**DIRECTIONS:** Edit the data by replacing "lens line" with "intrinsics line" wherever it occurs, leaving all other wording unchanged, and omit the pictures from your answer.

**SUPPLIED DATA:**

────────────────────

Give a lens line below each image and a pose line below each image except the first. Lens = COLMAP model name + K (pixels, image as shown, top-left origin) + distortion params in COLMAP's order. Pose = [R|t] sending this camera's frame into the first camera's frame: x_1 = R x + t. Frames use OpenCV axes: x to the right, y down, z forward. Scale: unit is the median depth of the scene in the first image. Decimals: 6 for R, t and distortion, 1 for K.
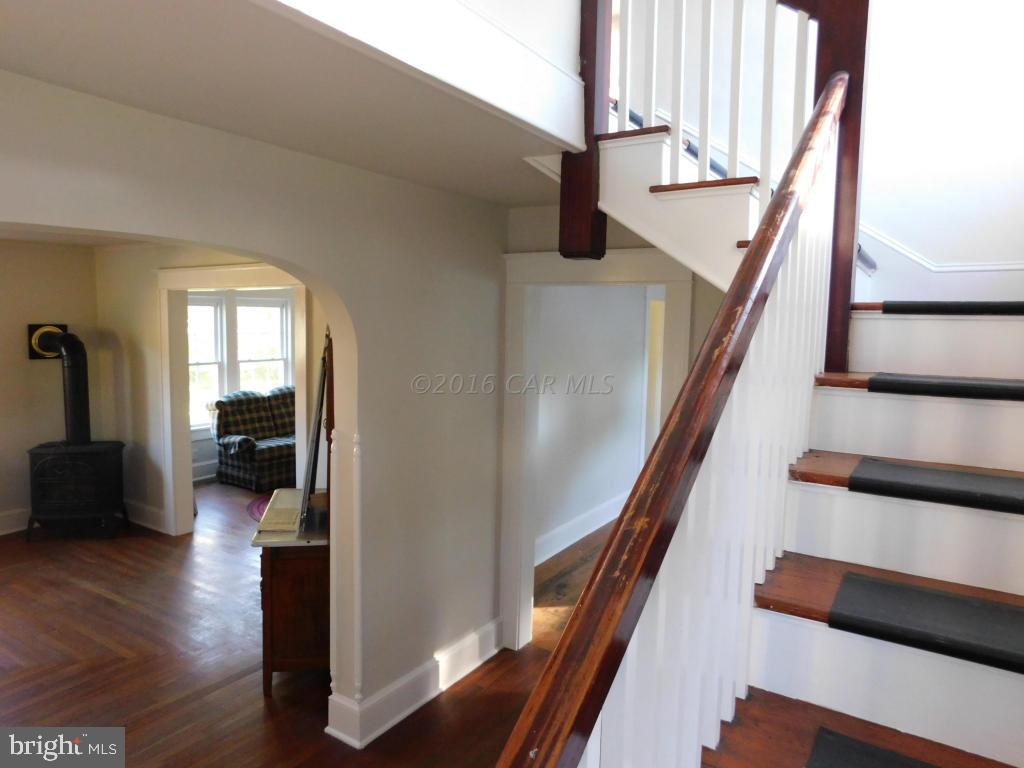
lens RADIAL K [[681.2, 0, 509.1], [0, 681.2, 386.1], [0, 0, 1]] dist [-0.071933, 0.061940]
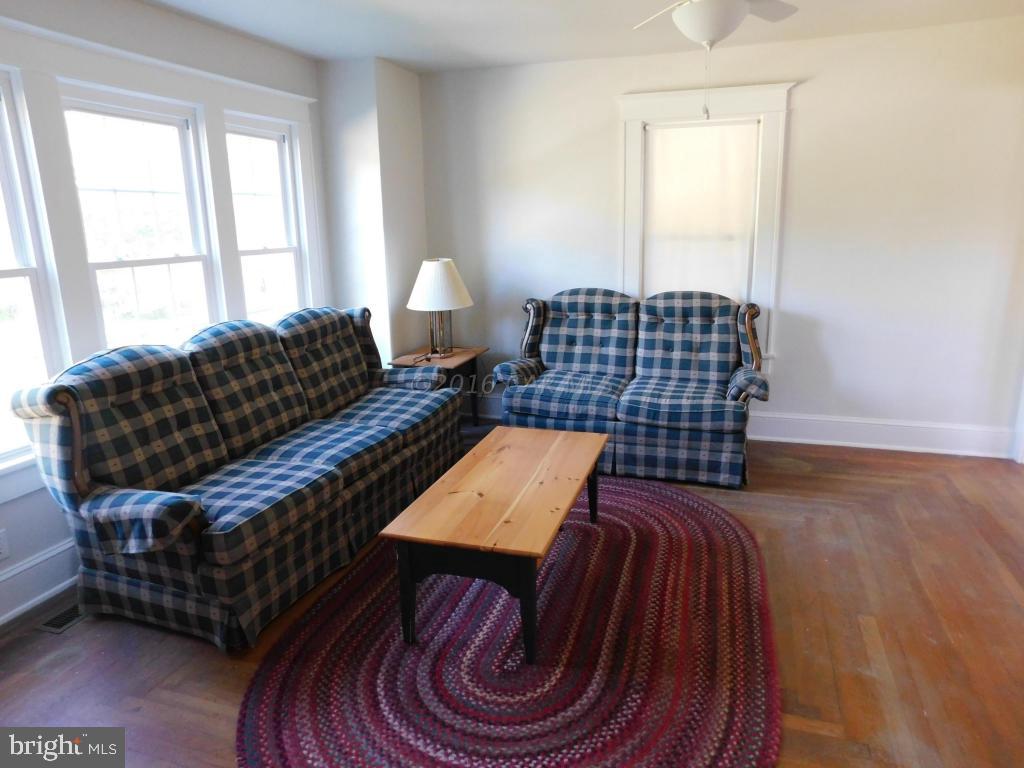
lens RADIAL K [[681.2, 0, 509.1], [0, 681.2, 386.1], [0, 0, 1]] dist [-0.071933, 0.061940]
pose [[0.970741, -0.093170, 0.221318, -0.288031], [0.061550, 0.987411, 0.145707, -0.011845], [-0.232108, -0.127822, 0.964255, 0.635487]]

────────────────────

**EXERCISE RESPONSE:**
Give a intrinsics line below each image and a pose line below each image except the first. Lens = COLMAP model name + K (pixels, image as shown, top-left origin) + distortion params in COLMAP's order. Pose = [R|t] sending this camera's frame into the first camera's frame: x_1 = R x + t. Frames use OpenCV axes: x to the right, y down, z forward. Scale: unit is the median depth of the scene in the first image. Decimals: 6 for R, t and distortion, 1 for K.
lens RADIAL K [[681.2, 0, 509.1], [0, 681.2, 386.1], [0, 0, 1]] dist [-0.071933, 0.061940]
lens RADIAL K [[681.2, 0, 509.1], [0, 681.2, 386.1], [0, 0, 1]] dist [-0.071933, 0.061940]
pose [[0.970741, -0.093170, 0.221318, -0.288031], [0.061550, 0.987411, 0.145707, -0.011845], [-0.232108, -0.127822, 0.964255, 0.635487]]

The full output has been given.